The big federal tax overhaul has been passed and signed into law, and now that the gift and estate exemption has been doubled to more than $11 million (or $22 million for a couple), most readers may be asking whether they still need to concern themselves with estate planning. The short answer for everyone is yes. Estate planning takes many forms—and it’s by far not only about having a large estate! But if you have given significant lifetime gifts to your heirs as a way of reducing future estate tax, the answer for you is even more emphatic—you need to take a hard look at whether you should get those gifts back.

I’ll explain. One aspect of estate planning, obviously, involves reducing your potential estate tax. This becomes less important for most Americans now that individuals and couples can leave the above large amounts estate-tax-free. However, the increased exemption is scheduled to sunset after 2025 with no guarantee that it will be extended at that time—and even before then, Congress under a new president might reduce the new, larger exemption. You can’t take anything for granted in this political climate.

The good news, for now, is that in addition to the increased exemption, Congress maintained the step-up in basis for appreciated assets. So, when a person dies with assets that have gained in value (appreciated), the presumed cost (basis) of those assets to the heir will be increased to the assets’ value on the date of death, and thus the heirs could, for example, avoid capital gains tax on the immediate sale of the inherited property (or face lesser tax when selling in the future after further appreciation). Thus, a married couple with up to $22 million in asset value could pass on the entire estate to their heirs both estate tax- and capital gains tax-free. Because of this, it is important to review whatever gifting has previously been done because the assets gifted to your family (or trusts for their benefit) will not get the stepped-up basis at your death.

Let’s look at one example to illustrate this. Dad made a gift of stock some years ago to a trust for his daughter’s benefit. The stock had a cost basis of $100,000. Dad is now 82 years old, and the stock, which the trust now owns, has a value of $500,000 (think Amazon). If daughter sells the stock after Dad dies, she will pay capital gains tax on the sale proceeds over Dad’s $100,000 cost basis…a lot of tax. However, if Dad had continued to own the stock until his death and his estate was within the exemption amount, there would be no estate tax and no capital gains tax on any appreciation up to the date-of-death value. This would result in a saving of, perhaps, at least $80,000 (assuming the date-of-death value was $500,000 and the capital gains tax rate is 20%).
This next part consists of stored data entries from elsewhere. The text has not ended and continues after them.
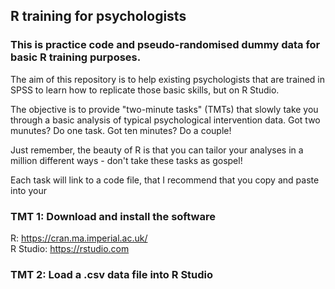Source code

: ## R training for psychologists  

### This is practice code and pseudo-randomised dummy data for basic R training purposes. 

The aim of this repository is to help existing psychologists that are trained in SPSS to learn how to replicate those basic skills, but on R Studio.  

The objective is to provide "two-minute tasks" (TMTs) that slowly take you through a basic analysis of typical psychological intervention data. 
Got two munutes? Do one task. Got ten minutes? Do a couple! 

Just remember, the beauty of R is that you can tailor your analyses in a million different ways - don't take these tasks as gospel!

Each task will link to a code file, that I recommend that you copy and paste into your 

### TMT 1: Download and install the software  
R: https://cran.ma.imperial.ac.uk/  
R Studio: https://rstudio.com  

### TMT 2: Load a .csv data file into R Studio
What can Dad do now to avoid this tax? If it is unlikely that his daughter will accumulate more than her exemption amount during her lifetime, then one option to consider is for her to make a gift of the stock back to Dad (at least one year before her death), and then she can inherit the stock back herself at Dad’s death with a stepped-up basis. This is but one example of why readers should contact their estate planning attorneys to review their current situations.